Turning first to the purpose of the Lanham Act, the Court found that the concept of unfair competition under the Act is concerned with injuries to business reputation and present and future sales. The Court noted, as other courts had found, that neither a consumer who is "hoodwinked" into purchasing a defective product nor a business misled by a supplier into purchasing an inferior product were the type of plaintiffs contemplated by the Act.
Secondly, the Court stated that a cause of action is limited to plaintiffs whose injuries are proximately caused by the violation. Thus, the economic or reputational injury must flow directly from the defendant’s misconduct, which under the Lanham Act "occurs when deception of consumers causes them to withhold trade from the plaintiff." Applying the test to Static Control, the Court held that Static Control’s lost sales and damage to its reputation were precisely the sorts of commercial interests the Act protects.
Turning to the proximate cause prong, the Court noted that Lexmark and Static Control were not direct competitors. However, the Court stated that direct competition was not required for proximate cause, even if the defendant’s aim was to harm its immediate competitors, and the plaintiff merely suffered collateral damage. Here, despite the intervening link of injury to the remanufacturers, the injury to Static Control was so integral to the violation that the proximate cause prong was satisfied. The Court took into consideration the fact that the microchips Static Control sold were necessary for, and had no other use than, refurbishing Lexmark cartridges. Thus, any injury to the remanufacturers’ business necessarily injured Static Control. However, the Court counseled that the alleged injury to Static Control constituted a "relatively unique" case in which there is a "1:1 relationship" between the harm suffered by the direct and indirect competitors, since Static Control’s allegations suggested that every refurbished cartridge not sold by a remanufacturer as a result of Lexmark’s misrepresentations resulted in the same number of microchips not sold by Static Control.

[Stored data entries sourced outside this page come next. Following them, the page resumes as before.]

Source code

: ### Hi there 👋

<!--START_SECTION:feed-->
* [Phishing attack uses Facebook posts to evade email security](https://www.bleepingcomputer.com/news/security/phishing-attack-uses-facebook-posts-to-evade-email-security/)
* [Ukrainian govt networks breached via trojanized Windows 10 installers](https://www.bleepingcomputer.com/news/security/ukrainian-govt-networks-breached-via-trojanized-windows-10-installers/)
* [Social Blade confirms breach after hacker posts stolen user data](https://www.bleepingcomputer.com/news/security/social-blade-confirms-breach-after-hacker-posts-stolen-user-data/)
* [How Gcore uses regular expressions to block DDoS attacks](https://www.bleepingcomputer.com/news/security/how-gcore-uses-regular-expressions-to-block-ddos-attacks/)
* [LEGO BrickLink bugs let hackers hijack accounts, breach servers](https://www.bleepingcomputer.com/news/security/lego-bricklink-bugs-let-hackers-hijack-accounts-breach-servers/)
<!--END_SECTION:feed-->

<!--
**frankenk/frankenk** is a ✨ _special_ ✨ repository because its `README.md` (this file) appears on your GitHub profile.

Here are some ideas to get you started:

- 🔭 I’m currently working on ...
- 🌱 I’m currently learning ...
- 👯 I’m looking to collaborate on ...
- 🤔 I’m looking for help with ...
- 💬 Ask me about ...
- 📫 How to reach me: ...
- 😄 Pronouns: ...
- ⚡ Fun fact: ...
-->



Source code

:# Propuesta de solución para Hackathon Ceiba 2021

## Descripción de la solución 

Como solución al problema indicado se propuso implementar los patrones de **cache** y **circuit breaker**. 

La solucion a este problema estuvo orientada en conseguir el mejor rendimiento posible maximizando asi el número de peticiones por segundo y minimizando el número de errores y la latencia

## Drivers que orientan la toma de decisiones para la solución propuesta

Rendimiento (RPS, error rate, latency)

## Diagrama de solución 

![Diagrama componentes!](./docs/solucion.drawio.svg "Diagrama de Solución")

The Court’s counseling in this area suggests that at some point along a continuum, injury to direct competitors will be insufficient to suggest resulting injury to non-competitors. Surely, since the Court rejected the categorical "direct competitor" test previously applied in the Seventh, Ninth, and Tenth Circuits, the Lexmark decision broadened the scope of false advertising claims brought by a non-competitor.
In addition, the extent to which the Lexmark will – and was meant to – apply to other claims brought under the Lanham Act remains an open question. Some courts have assumed, without deciding, that the Lexmark test applies to other causes of actions brought under the Lanham Act. For example, one court applied the Lexmark test to a trademark infringement claim, Ahmed v. Hosting.com (June 27, 2014), and the court ultimately found plaintiff’s allegations of damage to his commercial interest insufficient. Ahmed was an unusual situation because there were serious – indeed, dispositive – issues as to whether plaintiff had any of the rights upon which he sued.
Finally, it will be interesting to see how Lexmark is applied in practice. Courts repeatedly struggled to apply the antitrust standing tests of Associated General Contractors. One may expect similar struggles with Lexmark.